Simple isn't always better. Identify what you really need. This sounds obvious, but if you need fast, then fast is fast. And MICROCONTROLLER cores, when compared to APPLICATION cores, offer fast worst-case. They do it by having on-chip SRAM, and higher end ones partitioning the RAM in multiple interfaces, some only accessible by CPU (with predictable exact 1-cycle latency). This is all blatantly obvious to everybody except guerilla marketing shills. Some uncertainty comes from the fact that Cortex-M7 is sometimes even faster by having branch prediction. The result is very fast worst case, and a tad better average case, with a few clock cycles of jitter. This is a big deal only if you really need to bit-bang an interface actually accurate to a few nanoseconds. Which is extremely rare, given the sheer performance, which let's you do the job much easier, if you can accept say 10-20ns of uncertainty. Which you easily should be able to do if you were happy with the 8-bitters. Their synchronization jitter alone was in the same order!
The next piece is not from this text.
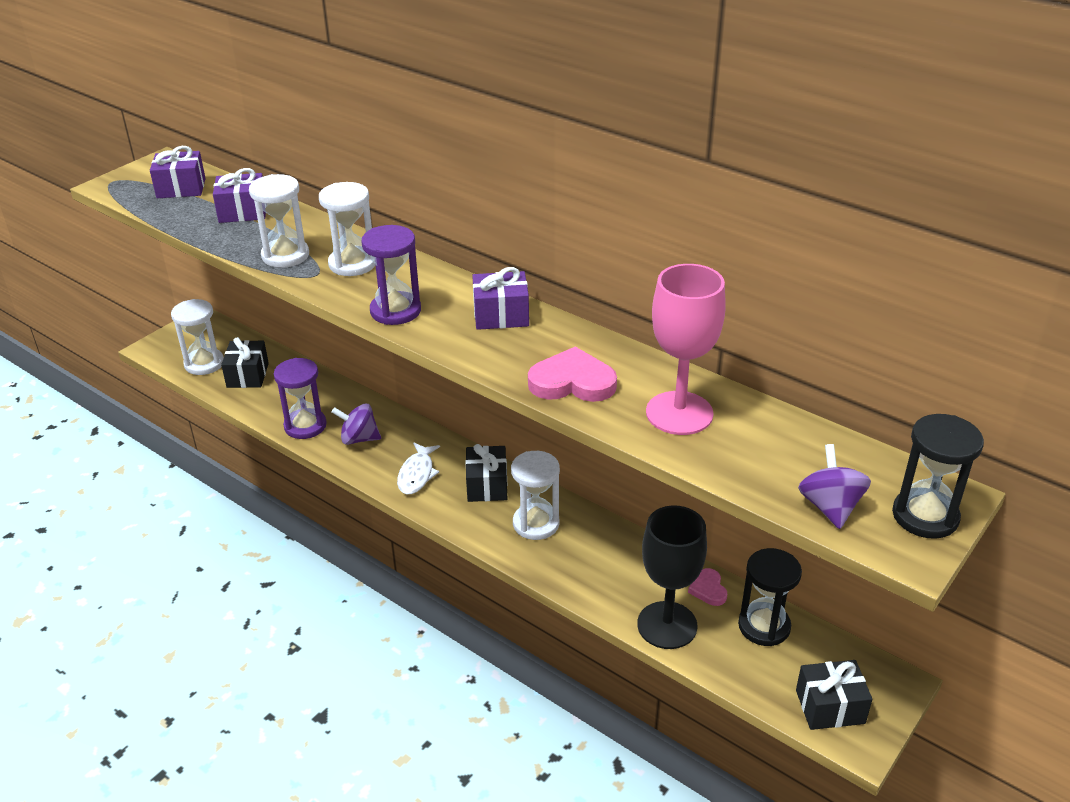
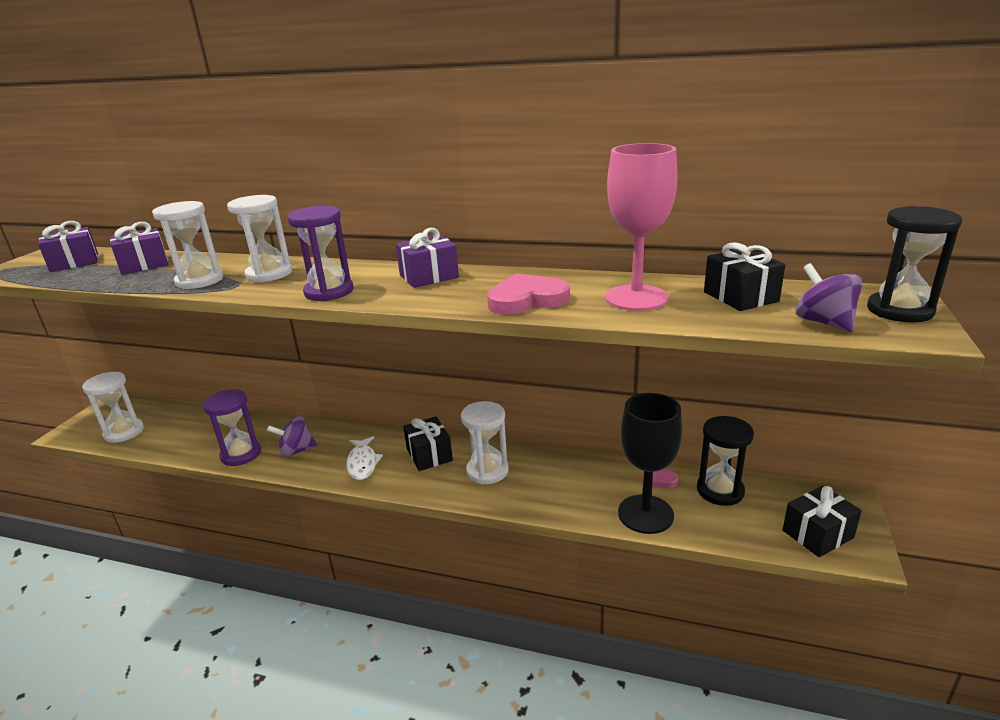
camera: 20 degrees left, 10 degrees down
(248, 375) = (171, 431): black gift -> black gift (740, 297)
The actual reason we don't almost ever count individual cycles (I have done it once in a project, and it's fully possible!) on modern high-end microcontrollers is not the difficulty of doing so, but the fact there is no need. When the complexity went up, so did the performance. If average case went up by 20x, then worst case possibly went up by 10x. Gone are the days of having to resort to counting instruction cycles to bitbang an interface; because interrupt entry now only takes equivalent to what 0.5 clock cycles was on AVR/PIC, now you can just make a timer generate interrupts and bitbang the protocol there, and let everything else run in parallel. Oh the joy of programming it.
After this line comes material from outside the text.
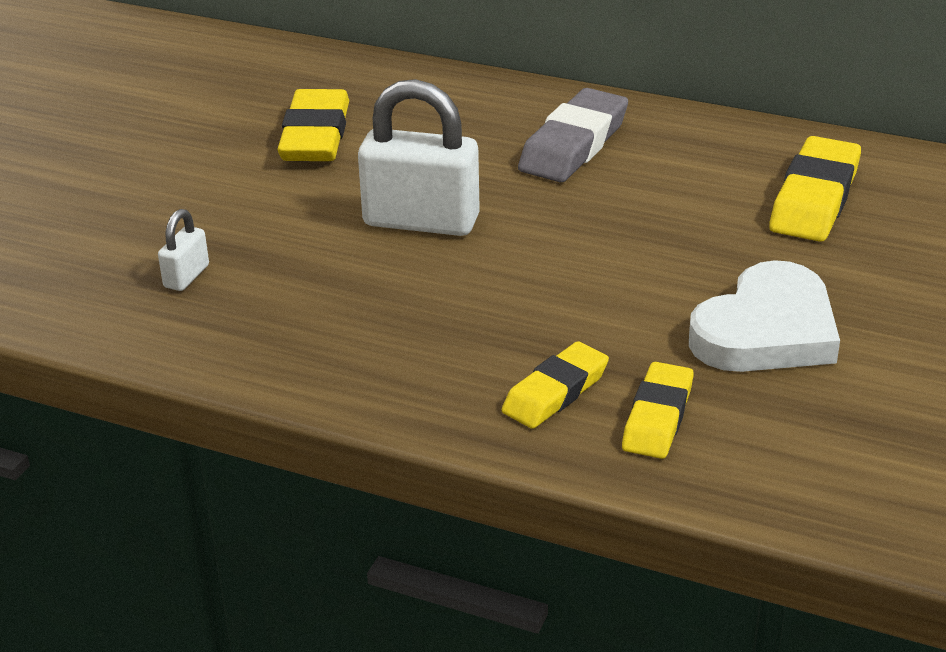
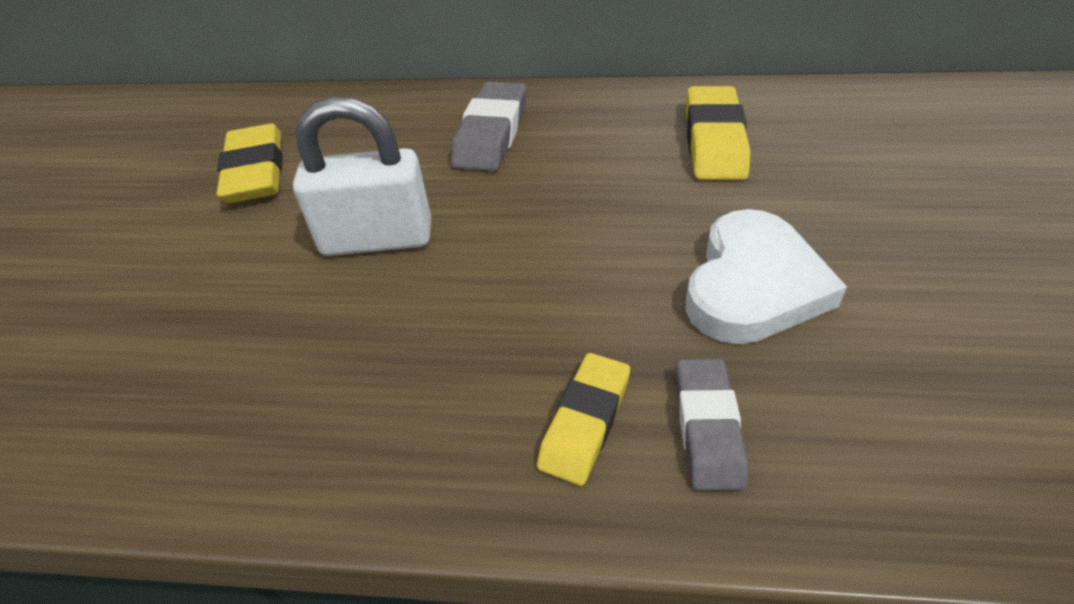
camera: 15 degrees left, 10 degrees up
(186, 276) = (137, 365): white padlock -> none
(657, 417) = (707, 427): yellow eraser -> grey eraser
And the differentiating factor with Cortex-A running linux, and Cortex-M running bare metal, is exactly the predictability of worst case timing. Claims about caches being relevant at all are made-up BS arguments shown wrong countless of times. Small sources of jitter do exist (M7 branch prediction; DMA and CPU arbitrating RAM access; clock domain synchronization), but these are all just a few clock cycles, easily understood and dealt with. Most importantly, even if you don't understand every detail, the amount of uncertainty is still so small it's trivially totally swamped by very modest safety margin.

Compared to this, what is really slowing beginner's attempts to write timing-predictable down are overly complex software libraries and layers. Needless to say, for tight control of timing, you need to be in control of the code. And there is no limit how slow and bloated it can get. A perfect example which demonstrates this has nothing to do with MCUs getting more complex, but everything to do with software writing practices becoming bloated, is the horribly slow timing of Arduino's DigitalWrite() and the friends. You can totally have slow and uncertain timing by using bloated libraries, even on the simple and "predictable" MCUs.

tggzzz · « **Reply #57 on:** April 05, 2022, 08:43:50 am »

Ignoring many valid points to concentrate on one...

Quote from: hans on April 05, 2022, 08:17:20 am

Mean is only a fun figure to have if you want to design a desktop program with a certain throughput aim. It's pretty much useless in the embedded space.

As someone that is a strong advocate of processors that guarantee hard realtime operation, I'll make a contrary point from my own experience.

There are many applications which are soft realtime, i.e. where a deadline can be passed without it being a failure, provided that statistical guarantees are met. One example of that is the telephone system and parts of the telephone system. Consider a cost control PAYG application where a call should be terminated when the subscriber's credit falls to zero. Those are specified in terms of mean latencies, although I would prefer 95th percentile latencies.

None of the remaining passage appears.